[WHAT IS BEING ASKED]:
Continue the discussion below about keeping light aircraft in Europe on the US N register, writing on from its final sentence.

[EXTRACT TO READ]:
I see current N-reg owners staying N-reg until they stop flying, however, because those who have a good set-up will never let go of it.
Outside light GA, N-reg lives on nicely.
Of course, the answer is yes. And not only, many light aircraft in Europe (that have been N-reg. for many years) have been moved to EASA-reg in the last couple of years (especially here in Germany). The number one reason is that now one cannot fly with just FAA papers anyway, hence that “market” has evaporated completely, and therefore the main advantage of N-reg. has gone away.
Yes; I added that to my list. But all relevant countries derogated it until 2021. It had a gradual effect, like so much else. The effect would have also depended on the general level of “population obedience” so e.g. Brits mostly ignored it.
What remains now is maintenance advantages, inertia, and for those outside the EASA/UK regs, immunity from the “operator residence” – Channel Islands, Isle of Man, San Marino perhaps.
But nearly zero? I don’t think so.
I was fortunate to have held an FAA licence, not a piggyback. Am also fortunate that I have colleagues that can provide my BFR. I also hold the relevant UK licences. I operate N reg, but my main reason for keeping it on the N reg is, it has always been N registered and the type has a deep and loyal following Stateside. Uninterrupted N reg with full maintenance history is an asset for re sale on these types. I expect converting it to G reg would probably detract from value (possibly massively), and if I came to sell it, I would probably base it back in the USA and find a buyer there.
Peter,
Not to hijack the thread, but point 1 deserves some comments. The requirement to be admitted to the US under an appropriate immigration status (eg M-1 visa or status), before pursuing study courses that lead to some kind of certificate, pre-dates 911.
[Students] can be admitted under a B-1/B-2 visa if the [INS immigration] inspector determines that their course of study is incidental to their primary purpose of pleasure or for a business related purpose. The Immigration and Naturalization Service’s Contacts With Two September 11 Terrorists: A Review of the INS’s Admissions of Mohamed Atta and Marwan Alshehhi, its Processing of their Change of Status Applications, and its Efforts to Track Foreign Students in the United States. 20 May 2002. Office of the Inspector General. Footnote 10 to chapter 2. Available on the Wayback Machine.
A US Department of Justice memo issued 12 Apr 2002 clarified that a B-class visa would not be appropriate when the course resulted in a certificate etc. Linked here.
The requirement for a TSA security threat assessment has extra-territorial effect. You should edit point 1 accordingly.

[Stored data entries]
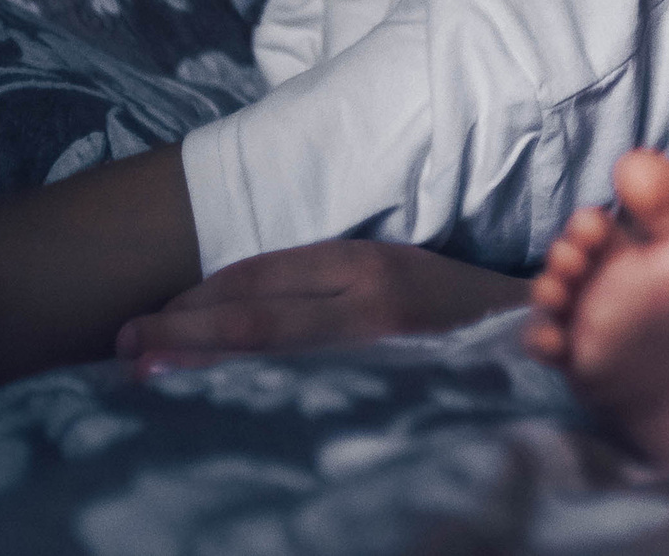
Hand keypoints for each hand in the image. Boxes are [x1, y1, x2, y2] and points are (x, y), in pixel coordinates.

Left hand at [114, 240, 526, 369]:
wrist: (541, 335)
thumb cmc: (454, 309)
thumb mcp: (393, 270)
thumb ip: (325, 282)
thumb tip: (230, 307)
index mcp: (366, 263)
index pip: (261, 277)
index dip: (198, 299)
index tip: (152, 318)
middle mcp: (368, 304)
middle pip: (254, 317)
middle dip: (181, 331)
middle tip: (126, 346)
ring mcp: (380, 351)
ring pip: (271, 357)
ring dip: (200, 364)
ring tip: (147, 372)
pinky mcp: (392, 389)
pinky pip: (306, 392)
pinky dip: (253, 395)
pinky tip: (218, 404)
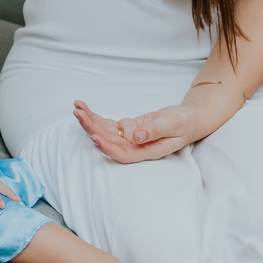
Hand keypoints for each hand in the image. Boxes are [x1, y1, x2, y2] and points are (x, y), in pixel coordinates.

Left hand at [73, 100, 196, 162]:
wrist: (186, 120)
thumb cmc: (183, 123)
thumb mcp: (173, 124)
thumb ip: (155, 131)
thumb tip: (136, 137)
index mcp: (146, 151)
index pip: (123, 155)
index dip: (108, 148)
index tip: (95, 137)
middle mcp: (134, 147)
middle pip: (108, 141)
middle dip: (92, 128)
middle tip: (78, 114)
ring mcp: (128, 138)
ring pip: (104, 132)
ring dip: (89, 121)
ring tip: (77, 108)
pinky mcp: (126, 129)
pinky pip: (107, 124)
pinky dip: (95, 116)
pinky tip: (83, 108)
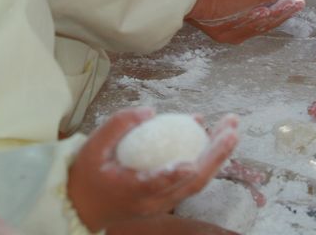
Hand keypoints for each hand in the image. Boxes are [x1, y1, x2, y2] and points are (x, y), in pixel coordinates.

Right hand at [67, 109, 239, 231]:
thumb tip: (150, 111)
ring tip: (231, 127)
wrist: (84, 205)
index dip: (172, 175)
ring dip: (217, 155)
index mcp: (130, 191)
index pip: (154, 184)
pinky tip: (210, 134)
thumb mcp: (93, 147)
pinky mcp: (168, 198)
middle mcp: (153, 201)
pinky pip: (192, 179)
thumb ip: (118, 126)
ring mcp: (163, 203)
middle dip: (215, 156)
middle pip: (191, 183)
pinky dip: (205, 157)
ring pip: (197, 182)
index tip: (189, 164)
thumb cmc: (88, 174)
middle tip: (231, 129)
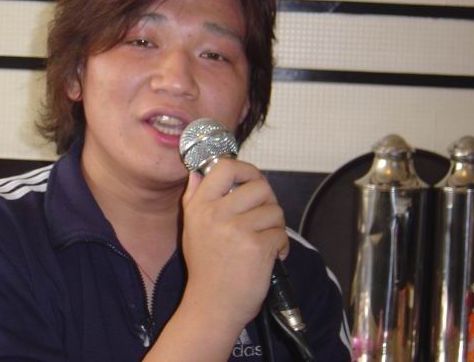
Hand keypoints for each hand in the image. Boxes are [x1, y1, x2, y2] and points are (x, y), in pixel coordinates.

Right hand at [179, 158, 288, 333]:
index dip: (246, 169)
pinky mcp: (257, 246)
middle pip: (259, 186)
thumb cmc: (205, 269)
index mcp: (200, 206)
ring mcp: (237, 229)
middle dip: (268, 202)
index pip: (225, 167)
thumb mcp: (191, 229)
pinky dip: (281, 245)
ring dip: (276, 227)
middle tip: (263, 218)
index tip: (251, 181)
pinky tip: (270, 256)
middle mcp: (216, 213)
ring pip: (275, 211)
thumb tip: (197, 173)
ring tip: (264, 241)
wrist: (212, 305)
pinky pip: (281, 233)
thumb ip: (193, 198)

[RESPONSE BELOW]:
In my post I said it “was” possible.
Also, since the US accepts all training outside the US towards any US paper, any US security requirements can be trivially avoided by flying with an instructor for some other purpose.
Wasn’t Atta training in the US and overtly towards US papers? He had a US CPL/IR, IIRC.
And this was largely done in the old days… The bottom line is that accessibility was better than later.
Worth observing that a number of people in this thread are N-reg and none of them is getting off N-reg
Peter wrote:
. . . and none of them is getting off N-reg
Not only is there any advantage if one is already on the N register; but I would be interested to know how many continue on ‘N’ for the sake of their IR and how ‘few’ of them have ‘converted’ to a CAA IR?
The cost & complication of doing so for limited gain – as against allowing ‘grandfather rights’ – means, I suspect, that many/most who have FAA IR’s use their IR abroad and their IR(R) at home in the UK.
Indeed; a great concession for UK based pilots. They don’t really need the UK IR. Well, unless wanting to fly high altitude in UK airspace, which often is needed. Also cancelling IFR when returning to the UK without touching UK Class A can get tricky. But you save £500-1k a year not running the UK IR. OTOH it does give you a permanent night passenger carriage privileges.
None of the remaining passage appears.